The Lens Culture Awards are however a little different to most competitions, which are, as we know, just for horses. As part of your entry fee you also get a written review of your submission. I’ve no idea who they get to do this, they are always anonymous (because they don’t want the reviewer to be subsequently pestered), but they are never impersonal. I’ve always appreciated these reviews; as someone who is entirely self taught and utterly clueless as to whether the work they are producing is any good, these reviews have felt like a candle on a dimly lit journey. I should acknowledge at this point the positive comments of family and close friends, especially those with a sophisticated and well developed aesthetic, have always been gratefully received, but still, recognition by your otherwise more temperate peers has always felt sweeter.
In one respect, it ought to be enough to simply undertake this journey with enough confidence that the relative quality of my work is unimportant, especially when the people I meet, the experiences I have had and the sense of purpose and serenity that the journey has so far afforded me have all been so positive and rewarding. However, it is hardly a coincidence that the people most likely to tell you that the opinions of others are unimportant are also the people who have already received positive affirmation for their efforts, much like the people who tell you that money is not important are also the ones most likely to have it.
So I curated my submission, drawing on the early collection of images from the ‘Here Among the Flowers’ project that seemed to be working well and had already received a positive response from many people. At that point, the work had only included male subjects and the idea that there could also be a compelling female presence in the images, whilst still being consistent with the idea of exploring the anima, had not yet been explored. The submission review came back quite quickly and was extremely positive but perhaps no more positive than other submission reviews I had had. It did however help catalyse the development of the project to include a broader range of subjects and the concept of including the unconscious, internal ideal female archetype was the product of that diversification.

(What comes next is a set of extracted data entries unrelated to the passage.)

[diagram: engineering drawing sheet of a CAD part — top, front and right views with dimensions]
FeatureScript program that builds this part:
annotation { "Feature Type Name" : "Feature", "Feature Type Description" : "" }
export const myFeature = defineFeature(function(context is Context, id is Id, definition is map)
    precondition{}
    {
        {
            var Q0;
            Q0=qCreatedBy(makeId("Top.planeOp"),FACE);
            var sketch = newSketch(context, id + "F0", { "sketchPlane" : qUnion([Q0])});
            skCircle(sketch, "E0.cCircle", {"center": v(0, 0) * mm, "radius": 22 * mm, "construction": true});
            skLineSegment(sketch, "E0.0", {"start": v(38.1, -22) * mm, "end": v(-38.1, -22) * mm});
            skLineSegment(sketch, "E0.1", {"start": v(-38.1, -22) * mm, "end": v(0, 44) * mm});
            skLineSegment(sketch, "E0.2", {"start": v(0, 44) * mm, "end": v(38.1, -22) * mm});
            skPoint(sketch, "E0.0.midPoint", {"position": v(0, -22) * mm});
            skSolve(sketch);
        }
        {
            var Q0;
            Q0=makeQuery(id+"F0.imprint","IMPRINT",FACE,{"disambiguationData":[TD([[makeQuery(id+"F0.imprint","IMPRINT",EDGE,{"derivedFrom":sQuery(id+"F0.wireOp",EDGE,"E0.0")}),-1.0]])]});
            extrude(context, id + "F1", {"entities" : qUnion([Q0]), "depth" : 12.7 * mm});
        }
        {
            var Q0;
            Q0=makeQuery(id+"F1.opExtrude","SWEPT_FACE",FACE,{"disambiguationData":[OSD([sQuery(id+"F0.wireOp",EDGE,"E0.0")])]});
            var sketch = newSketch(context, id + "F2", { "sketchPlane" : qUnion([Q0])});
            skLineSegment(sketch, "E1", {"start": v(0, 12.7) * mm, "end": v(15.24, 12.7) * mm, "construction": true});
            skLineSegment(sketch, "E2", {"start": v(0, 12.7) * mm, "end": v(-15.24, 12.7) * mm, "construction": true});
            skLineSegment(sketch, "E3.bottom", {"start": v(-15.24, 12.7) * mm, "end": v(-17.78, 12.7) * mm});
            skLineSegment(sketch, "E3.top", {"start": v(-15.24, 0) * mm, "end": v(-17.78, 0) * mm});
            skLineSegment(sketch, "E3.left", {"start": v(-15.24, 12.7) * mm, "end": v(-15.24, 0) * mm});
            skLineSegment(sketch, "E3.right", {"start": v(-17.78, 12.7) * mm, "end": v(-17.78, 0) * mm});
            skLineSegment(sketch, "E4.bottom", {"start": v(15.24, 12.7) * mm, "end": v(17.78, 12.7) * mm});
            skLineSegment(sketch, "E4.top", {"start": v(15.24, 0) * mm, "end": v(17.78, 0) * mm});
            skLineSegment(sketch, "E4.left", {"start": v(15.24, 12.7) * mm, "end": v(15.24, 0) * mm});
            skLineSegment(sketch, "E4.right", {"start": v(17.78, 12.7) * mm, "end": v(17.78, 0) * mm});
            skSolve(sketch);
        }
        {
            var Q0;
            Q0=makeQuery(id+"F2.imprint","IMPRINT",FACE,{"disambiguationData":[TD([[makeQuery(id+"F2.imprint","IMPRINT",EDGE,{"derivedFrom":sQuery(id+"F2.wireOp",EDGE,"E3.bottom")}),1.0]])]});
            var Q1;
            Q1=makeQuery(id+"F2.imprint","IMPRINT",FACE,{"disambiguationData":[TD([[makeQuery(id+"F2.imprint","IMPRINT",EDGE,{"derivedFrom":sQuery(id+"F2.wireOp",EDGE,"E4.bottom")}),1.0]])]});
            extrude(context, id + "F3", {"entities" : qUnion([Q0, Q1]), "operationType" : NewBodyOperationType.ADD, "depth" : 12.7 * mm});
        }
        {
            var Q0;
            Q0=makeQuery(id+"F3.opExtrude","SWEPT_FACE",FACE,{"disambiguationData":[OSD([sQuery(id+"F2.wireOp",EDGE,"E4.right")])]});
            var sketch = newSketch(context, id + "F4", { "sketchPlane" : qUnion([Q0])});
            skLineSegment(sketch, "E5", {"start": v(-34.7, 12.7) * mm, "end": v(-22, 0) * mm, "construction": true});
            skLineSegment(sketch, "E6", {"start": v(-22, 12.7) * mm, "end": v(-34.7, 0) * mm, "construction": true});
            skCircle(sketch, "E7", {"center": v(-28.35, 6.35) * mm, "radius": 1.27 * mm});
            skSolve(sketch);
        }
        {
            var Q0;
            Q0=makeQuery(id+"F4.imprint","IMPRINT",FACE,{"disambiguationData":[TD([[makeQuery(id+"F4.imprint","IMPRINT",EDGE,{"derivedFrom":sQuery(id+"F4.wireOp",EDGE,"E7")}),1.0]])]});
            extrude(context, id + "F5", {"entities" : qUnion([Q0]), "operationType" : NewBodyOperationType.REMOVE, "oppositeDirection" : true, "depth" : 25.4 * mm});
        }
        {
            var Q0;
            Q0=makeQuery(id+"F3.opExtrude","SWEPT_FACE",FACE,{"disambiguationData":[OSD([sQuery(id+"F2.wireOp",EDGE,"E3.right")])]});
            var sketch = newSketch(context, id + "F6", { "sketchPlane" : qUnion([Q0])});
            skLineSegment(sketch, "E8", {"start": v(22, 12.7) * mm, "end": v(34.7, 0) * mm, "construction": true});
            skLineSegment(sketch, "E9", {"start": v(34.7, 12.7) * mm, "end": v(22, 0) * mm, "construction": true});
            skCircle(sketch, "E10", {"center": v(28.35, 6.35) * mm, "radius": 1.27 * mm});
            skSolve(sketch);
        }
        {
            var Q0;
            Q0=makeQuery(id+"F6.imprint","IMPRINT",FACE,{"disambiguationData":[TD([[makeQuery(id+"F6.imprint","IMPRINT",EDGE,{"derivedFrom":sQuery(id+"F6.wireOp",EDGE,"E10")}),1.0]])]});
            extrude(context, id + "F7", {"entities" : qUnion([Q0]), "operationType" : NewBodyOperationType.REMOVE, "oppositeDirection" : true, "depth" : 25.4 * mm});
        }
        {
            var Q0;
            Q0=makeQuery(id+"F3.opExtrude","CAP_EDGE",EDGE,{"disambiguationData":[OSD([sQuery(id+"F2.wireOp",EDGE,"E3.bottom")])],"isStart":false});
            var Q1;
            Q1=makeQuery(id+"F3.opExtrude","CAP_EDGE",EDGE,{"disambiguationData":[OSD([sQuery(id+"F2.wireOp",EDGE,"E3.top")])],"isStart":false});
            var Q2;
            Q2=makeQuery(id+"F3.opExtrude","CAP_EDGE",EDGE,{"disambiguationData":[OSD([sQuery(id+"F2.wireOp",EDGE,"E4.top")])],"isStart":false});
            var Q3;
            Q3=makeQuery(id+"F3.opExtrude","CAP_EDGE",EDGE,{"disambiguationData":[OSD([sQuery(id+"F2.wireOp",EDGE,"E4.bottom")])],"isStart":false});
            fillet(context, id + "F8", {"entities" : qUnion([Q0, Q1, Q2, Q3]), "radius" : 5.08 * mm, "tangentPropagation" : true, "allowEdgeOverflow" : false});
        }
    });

I contemplated creating a second submission before the competition closed (you can enter as many times as you like, after all it’s your money!), with an updated set of images that included some of these female archetypes but decided in the end to save that for the Portrait Awards which will run in January 2020. I mused that the submission was good enough for an award I wasn’t going to win so better to keep my powder dry for something where I might stand a fighting chance.
The hit of dopamine I felt when I read the email telling me I had actually been selected but that I had to keep it a secret until the awards were officially announced, was palpable. It felt like a vindication for everything I’d been doing, as if some great hand from above had reached down and touched my very soul. Of course the effect wore off pretty quickly and I soon found myself clinging to the next rung of recognition; there were 25 photographers chosen but there were to also to be a smaller select group chosen for particular recognition, the ‘Jurors Selection’ that raised the recognition just that little bit higher. I found myself waiting for the next dopamine hit but it didn’t come. I had to settle for just being recognised as an ‘Emerging Talent Winner’; juror selection would have to wait.
If the rapid waning of excitement has told me anything it is that building your sense of validation and worth around winning competitions is a fools errand. But then I would say that wouldn’t I, now I’ve finally won something.